December 07, 2010|By HEATHER KEELS |

HAGERSTOWN — A free workshop held at the Ramada Plaza Hotel on Wednesday featured a breakfast buffet, but for many of the seniors who stopped by the “doughnut holes” of greatest concern were not to be found on their plates.

The workshop, offered by the Maryland Senior Prescription Drug Assistance Program, helped eligible seniors sign up for state subsidies to help lower their prescription drug costs.

In addition to offering subsidies of up to $35 a month toward Medicare premiums, Maryland also offers subsidies that help cover prescription drug costs in the “doughnut hole,” a coverage gap in Medicare Part D in which users must pay for prescription drugs out-of-pocket, said Johnette Watson-Tabron, an educational counselor for SPDAP.

That subsidy is increasing in 2011 to cover 95 percent of total drug costs, Watson-Tabron said.

Watson-Tabron said one local woman she helped was paying more than $400 a month for prescription drugs. With the state subsidy, that cost will drop to $16 a month, she said.

To qualify for the state subsidies, applicants must have lived in Maryland for six months, be enrolled in a Medicare Part D or Medicare Advantage prescription drug plan and have an income of less than $32,490 for an individual or $43,710 for a couple.

Watson-Tabron said the doughnut hole is posing a worsening hardship for seniors on Medicare.

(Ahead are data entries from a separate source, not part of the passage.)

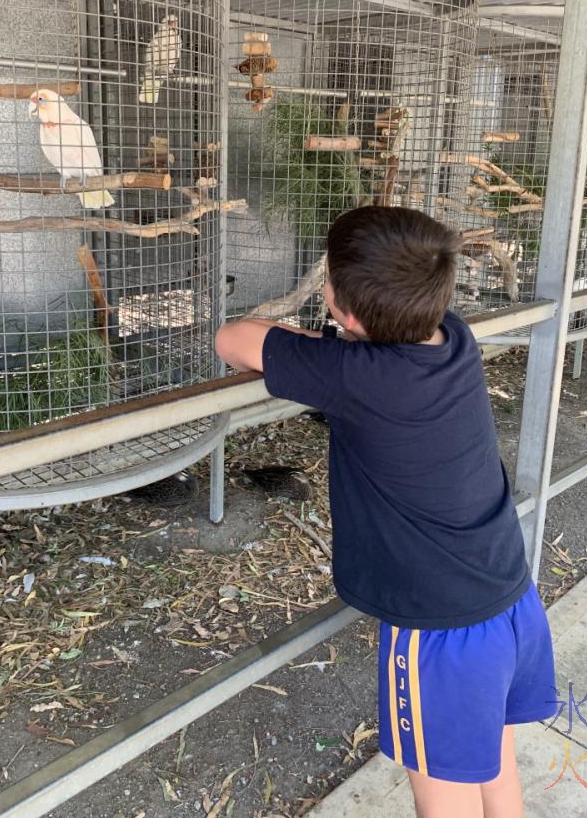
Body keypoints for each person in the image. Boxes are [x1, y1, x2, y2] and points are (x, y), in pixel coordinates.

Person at [215, 206, 555, 818]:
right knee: (494, 767)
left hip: (441, 628)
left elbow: (232, 340)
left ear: (339, 304)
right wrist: (336, 336)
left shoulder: (356, 375)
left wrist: (320, 337)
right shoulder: (453, 338)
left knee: (443, 796)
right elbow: (368, 351)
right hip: (509, 597)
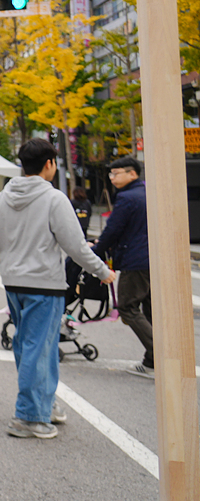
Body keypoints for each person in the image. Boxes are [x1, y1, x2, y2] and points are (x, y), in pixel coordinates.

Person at [0, 139, 114, 439]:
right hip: (44, 284)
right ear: (49, 164)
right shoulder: (54, 199)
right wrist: (103, 271)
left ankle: (44, 404)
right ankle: (30, 416)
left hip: (13, 285)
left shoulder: (3, 198)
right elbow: (75, 246)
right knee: (38, 348)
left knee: (27, 346)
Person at [93, 157, 153, 379]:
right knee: (150, 309)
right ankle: (151, 361)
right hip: (151, 259)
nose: (112, 177)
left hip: (135, 260)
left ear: (132, 174)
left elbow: (113, 230)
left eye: (116, 173)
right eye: (111, 174)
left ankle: (157, 356)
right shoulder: (147, 193)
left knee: (127, 306)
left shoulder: (127, 198)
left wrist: (97, 250)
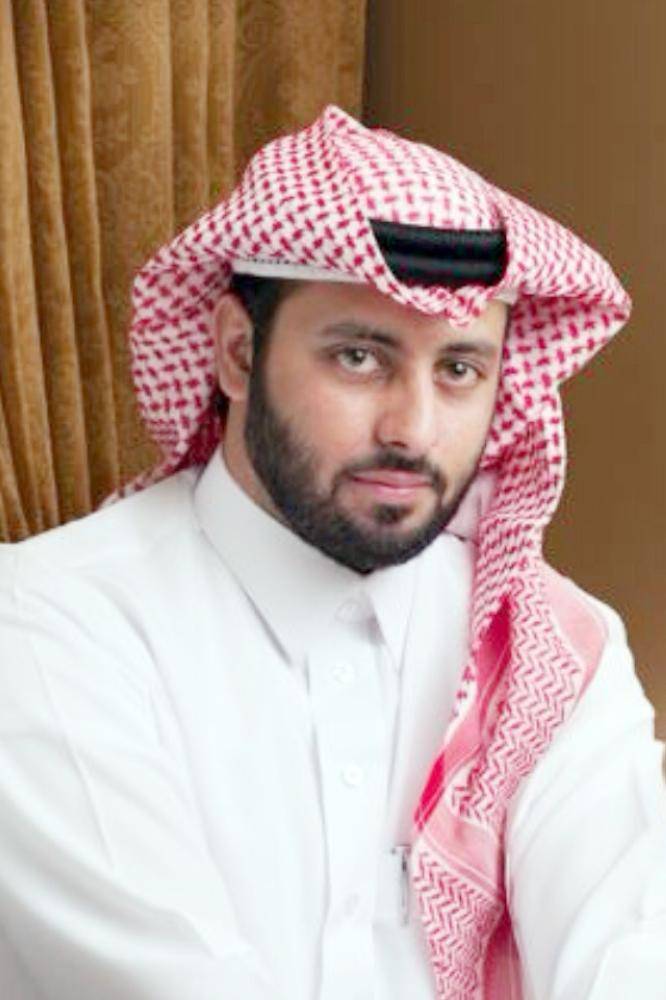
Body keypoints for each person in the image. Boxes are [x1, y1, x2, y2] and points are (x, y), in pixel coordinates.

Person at [0, 105, 664, 1000]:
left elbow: (630, 959)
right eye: (359, 357)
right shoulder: (49, 629)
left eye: (459, 369)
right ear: (237, 354)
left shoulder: (552, 649)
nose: (412, 429)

Five years ago, many of the people she worked with weren’t reaching the cost threshold where they had to begin paying out-of-pocket until the final two months of each year, she said.

“Now, some of them are going into the hole in February,” she said.

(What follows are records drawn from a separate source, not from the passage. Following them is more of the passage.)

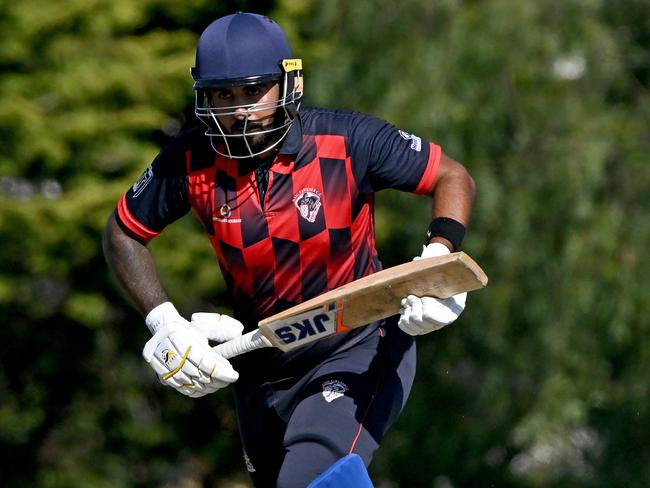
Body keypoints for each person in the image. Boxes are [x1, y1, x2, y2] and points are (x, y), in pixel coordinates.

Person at [102, 11, 476, 488]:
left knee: (310, 479)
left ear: (286, 84)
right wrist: (165, 321)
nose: (239, 110)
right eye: (223, 95)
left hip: (355, 343)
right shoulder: (189, 160)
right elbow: (122, 233)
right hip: (263, 364)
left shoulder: (347, 140)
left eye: (253, 91)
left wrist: (438, 258)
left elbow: (452, 175)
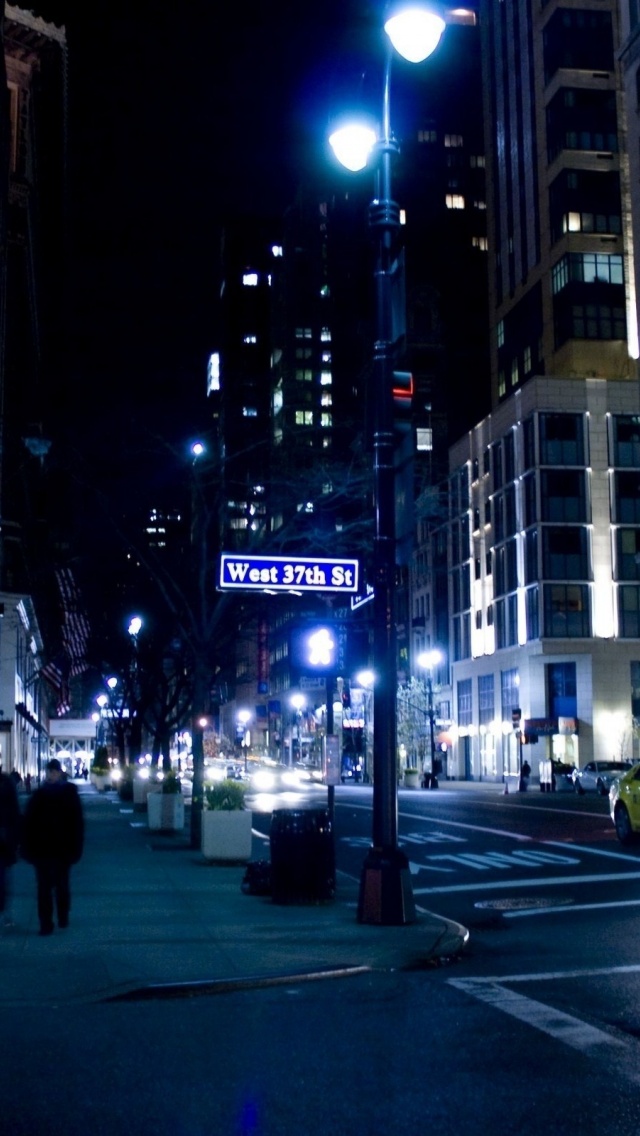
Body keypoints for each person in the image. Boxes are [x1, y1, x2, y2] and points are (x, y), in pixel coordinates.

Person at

The change is the result of several factors, including rising drug costs and reclassifications of drugs within the Medicare system, Watson-Tabron said.

“It’s getting crazy, when you’re looking at people whose total income might be $1,000 a month, and they’re paying $600 a month on drugs,” she said.

Bill Hasenbuhler, 74, of Fairplay, said he was a good example of the hardship of high prescription costs. Opening a notebook he keeps of charts and graphs documenting medical expenses for himself and his wife, Sylvia, Hasenbuhler pointed to a graph of income and out-of-pocket prescription drug costs. For 2009, it showed income of about $24,000 and prescription drug costs of nearly $15,000.

The prescriptions Hasenbuhler takes are mostly “maintenance” drugs, he said — cholesterol medications, insulin — but without aid, his Social Security income would never cover them.

“If it wouldn’t be for this program, I would probably have died; it’s as simple as that,” he said.

About 80 seniors participated in Wednesday’s workshop, but SPDAP officials suspect thousands more are missing out on available assistance.

Those who missed the workshop can call the program at 1-800-215-8038 between 9 a.m. and 5 p.m., Monday through Friday, for enrollment help. For coverage beginning Jan. 1, the open enrollment period ends Dec. 31.